Nowadays, stress is a given. Even children are stressed at least for once in a while. They get stressed over what happens at school or the homework they forgot to do. As we grow up, the stress gets higher. Teenagers don’t have only school to worry about. Peer pressure can be stressful, not to mention parents. Later, we get a job, maybe we form a family, we have kids and the stress reaches slowly but surely its climax.
According to a recent study led by a team of researchers at the ‘Albert Einstein’ College of Medicine, stress affects us on the long run as with the passing of age we might be more predisposed to develop Alzheimer’s.
The study involved the examination of 507 adults over the age of 70. During the study, 71 of them were diagnosed with aMCI which is short for “amnestic mild cognitive impairment”.
Although Alzheimer’s may behave differently from one patient to another, some early symptoms usually appear after 60 years old. The disease may be genetically inherited, so if someone in the family has had this disease, the children may develop it as well. Also, Alzheimer’s can be caught by observing changes which may occur in the brain.

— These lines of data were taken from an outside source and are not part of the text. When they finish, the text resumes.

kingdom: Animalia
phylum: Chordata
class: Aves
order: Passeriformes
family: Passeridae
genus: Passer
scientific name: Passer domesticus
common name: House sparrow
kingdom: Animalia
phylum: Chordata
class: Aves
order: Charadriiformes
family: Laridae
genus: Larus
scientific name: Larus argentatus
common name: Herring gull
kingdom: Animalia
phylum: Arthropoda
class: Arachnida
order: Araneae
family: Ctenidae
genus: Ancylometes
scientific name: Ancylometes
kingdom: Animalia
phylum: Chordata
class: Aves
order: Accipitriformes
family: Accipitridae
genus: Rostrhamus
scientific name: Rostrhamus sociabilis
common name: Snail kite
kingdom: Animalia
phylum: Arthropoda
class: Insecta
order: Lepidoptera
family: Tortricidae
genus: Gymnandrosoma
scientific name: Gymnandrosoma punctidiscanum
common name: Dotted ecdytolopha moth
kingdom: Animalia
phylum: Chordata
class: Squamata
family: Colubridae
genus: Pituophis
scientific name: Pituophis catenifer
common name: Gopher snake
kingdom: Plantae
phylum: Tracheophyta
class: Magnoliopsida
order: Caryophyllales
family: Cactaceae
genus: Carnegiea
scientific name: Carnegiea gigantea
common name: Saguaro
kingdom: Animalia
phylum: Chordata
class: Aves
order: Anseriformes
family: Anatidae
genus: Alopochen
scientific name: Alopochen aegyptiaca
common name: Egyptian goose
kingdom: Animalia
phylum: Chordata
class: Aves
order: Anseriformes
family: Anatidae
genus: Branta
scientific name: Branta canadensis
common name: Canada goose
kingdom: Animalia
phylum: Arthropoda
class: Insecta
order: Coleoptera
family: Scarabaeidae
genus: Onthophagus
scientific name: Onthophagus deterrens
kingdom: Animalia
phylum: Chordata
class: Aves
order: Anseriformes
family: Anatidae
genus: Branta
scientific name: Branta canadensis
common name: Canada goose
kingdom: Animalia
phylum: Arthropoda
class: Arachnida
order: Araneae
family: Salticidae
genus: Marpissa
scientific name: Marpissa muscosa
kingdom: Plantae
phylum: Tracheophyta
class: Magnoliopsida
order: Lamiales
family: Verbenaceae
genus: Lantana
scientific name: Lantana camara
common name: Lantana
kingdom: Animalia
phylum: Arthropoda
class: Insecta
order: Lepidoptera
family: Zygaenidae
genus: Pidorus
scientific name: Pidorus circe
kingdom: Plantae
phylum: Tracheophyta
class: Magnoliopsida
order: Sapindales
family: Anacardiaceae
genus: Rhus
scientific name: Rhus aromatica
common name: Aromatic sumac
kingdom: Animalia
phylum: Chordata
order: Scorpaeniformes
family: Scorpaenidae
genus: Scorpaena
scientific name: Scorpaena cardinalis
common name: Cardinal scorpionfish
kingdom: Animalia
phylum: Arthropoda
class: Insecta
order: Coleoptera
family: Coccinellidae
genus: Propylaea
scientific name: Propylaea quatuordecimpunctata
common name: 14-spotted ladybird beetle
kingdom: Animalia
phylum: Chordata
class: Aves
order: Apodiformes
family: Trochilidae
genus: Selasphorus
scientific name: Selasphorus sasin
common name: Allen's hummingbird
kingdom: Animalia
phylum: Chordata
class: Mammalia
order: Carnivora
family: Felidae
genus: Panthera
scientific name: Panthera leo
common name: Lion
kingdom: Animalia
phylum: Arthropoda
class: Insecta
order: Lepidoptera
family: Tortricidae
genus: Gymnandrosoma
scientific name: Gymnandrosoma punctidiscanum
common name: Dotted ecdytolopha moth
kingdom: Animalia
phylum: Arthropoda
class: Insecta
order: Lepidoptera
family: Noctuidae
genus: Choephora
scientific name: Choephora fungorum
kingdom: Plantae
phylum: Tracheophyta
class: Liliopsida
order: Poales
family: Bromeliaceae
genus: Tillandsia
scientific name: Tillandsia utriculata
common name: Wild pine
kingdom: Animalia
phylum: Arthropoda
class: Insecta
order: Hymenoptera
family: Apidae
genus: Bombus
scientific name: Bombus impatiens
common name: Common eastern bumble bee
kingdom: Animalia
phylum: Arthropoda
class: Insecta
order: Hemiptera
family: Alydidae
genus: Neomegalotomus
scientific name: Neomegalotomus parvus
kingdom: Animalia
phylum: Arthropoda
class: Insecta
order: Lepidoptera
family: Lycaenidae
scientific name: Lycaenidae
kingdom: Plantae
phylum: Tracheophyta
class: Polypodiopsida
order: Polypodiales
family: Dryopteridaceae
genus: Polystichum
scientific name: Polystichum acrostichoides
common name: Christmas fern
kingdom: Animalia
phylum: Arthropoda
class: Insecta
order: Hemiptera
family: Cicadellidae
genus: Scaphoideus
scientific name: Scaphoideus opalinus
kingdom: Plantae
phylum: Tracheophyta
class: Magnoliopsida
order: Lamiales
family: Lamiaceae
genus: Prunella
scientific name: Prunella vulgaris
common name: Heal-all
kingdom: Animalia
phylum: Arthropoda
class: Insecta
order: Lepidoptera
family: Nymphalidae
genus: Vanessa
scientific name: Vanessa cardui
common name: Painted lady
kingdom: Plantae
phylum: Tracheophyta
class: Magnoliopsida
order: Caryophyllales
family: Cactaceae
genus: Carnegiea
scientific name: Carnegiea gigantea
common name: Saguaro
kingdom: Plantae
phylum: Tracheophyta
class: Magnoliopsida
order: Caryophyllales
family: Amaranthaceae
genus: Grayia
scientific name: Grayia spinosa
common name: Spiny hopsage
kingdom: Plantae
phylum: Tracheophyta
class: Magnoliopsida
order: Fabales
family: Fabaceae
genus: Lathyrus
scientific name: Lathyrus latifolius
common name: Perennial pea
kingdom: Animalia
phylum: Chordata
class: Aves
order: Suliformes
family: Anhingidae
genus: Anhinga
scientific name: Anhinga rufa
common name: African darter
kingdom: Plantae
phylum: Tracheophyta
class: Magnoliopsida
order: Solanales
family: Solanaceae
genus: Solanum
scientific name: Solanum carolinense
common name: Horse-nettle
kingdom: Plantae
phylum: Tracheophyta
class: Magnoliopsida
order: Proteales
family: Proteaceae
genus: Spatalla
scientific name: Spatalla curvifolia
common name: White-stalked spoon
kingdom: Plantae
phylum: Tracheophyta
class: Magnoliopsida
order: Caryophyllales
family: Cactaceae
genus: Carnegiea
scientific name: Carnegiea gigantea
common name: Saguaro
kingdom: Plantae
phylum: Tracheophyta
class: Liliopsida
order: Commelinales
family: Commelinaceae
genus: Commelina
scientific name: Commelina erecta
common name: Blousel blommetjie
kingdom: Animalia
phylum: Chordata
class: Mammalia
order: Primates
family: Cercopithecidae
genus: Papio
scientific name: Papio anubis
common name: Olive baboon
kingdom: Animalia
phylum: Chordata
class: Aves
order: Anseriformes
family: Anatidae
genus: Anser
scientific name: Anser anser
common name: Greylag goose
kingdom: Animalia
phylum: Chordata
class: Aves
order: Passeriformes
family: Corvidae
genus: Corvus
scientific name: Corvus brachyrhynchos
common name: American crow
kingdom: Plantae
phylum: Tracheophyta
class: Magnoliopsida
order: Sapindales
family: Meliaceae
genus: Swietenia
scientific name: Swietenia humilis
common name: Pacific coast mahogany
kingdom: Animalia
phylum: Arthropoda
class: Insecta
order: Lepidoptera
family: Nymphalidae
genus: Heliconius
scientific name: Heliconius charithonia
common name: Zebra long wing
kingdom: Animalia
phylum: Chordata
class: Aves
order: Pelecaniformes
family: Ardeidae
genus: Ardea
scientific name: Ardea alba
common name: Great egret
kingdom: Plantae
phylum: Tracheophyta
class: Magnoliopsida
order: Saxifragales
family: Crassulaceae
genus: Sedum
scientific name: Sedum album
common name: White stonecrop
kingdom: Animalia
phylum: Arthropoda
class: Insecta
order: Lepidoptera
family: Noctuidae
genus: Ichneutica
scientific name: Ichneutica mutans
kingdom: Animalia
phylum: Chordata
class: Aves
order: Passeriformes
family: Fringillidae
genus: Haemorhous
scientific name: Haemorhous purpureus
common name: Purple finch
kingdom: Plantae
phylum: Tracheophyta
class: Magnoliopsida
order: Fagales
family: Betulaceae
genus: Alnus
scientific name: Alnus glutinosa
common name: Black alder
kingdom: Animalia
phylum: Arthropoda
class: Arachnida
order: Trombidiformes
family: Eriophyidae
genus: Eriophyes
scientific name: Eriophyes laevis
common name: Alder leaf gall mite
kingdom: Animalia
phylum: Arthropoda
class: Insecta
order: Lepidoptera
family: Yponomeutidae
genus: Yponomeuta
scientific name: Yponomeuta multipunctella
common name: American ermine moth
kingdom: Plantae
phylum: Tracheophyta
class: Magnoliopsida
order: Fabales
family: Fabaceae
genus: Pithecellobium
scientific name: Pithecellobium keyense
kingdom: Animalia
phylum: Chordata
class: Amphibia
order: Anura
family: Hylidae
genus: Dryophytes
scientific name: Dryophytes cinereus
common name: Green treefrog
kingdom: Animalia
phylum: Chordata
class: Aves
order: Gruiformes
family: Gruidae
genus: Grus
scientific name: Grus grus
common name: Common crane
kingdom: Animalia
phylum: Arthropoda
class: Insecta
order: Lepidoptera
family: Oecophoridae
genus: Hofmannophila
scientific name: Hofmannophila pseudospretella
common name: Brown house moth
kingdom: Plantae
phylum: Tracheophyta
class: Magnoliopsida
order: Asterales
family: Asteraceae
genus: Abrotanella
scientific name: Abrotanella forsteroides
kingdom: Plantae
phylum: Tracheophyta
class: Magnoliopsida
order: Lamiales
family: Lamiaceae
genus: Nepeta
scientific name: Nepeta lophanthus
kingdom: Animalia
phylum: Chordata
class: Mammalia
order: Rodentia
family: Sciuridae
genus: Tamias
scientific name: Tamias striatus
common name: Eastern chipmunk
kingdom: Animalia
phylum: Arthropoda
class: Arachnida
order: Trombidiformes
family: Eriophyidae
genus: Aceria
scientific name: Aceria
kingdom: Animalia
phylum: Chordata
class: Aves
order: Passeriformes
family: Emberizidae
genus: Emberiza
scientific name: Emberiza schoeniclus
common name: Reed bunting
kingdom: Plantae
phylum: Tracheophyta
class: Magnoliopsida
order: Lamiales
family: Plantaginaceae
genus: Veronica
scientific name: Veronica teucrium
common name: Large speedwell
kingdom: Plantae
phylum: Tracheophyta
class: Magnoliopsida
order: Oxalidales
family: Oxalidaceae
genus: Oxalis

However, scientists believe that the way we live could also have role in us developing the disease or not. Studies are being conducted to try and find out whether the environment in which we live or what we eat can be linked to Alzheimer’s.
The research shows that one of the issues connected to Alzheimer’s is stress and they believe that dealing with stress can help prevent the development of the disease. Stress can be reduced with drugs, although that is less recommended, with the help of cognitive-behavioral therapies and most importantly by setting up your mind to do it. Trying to reduce stress by admitting the problem and thinking of solutions to relax and become calm and less worried about everything that surrounds you. In this way you will feel better now, and you will also reduce the risk of developing Alzheimer’s when you get older.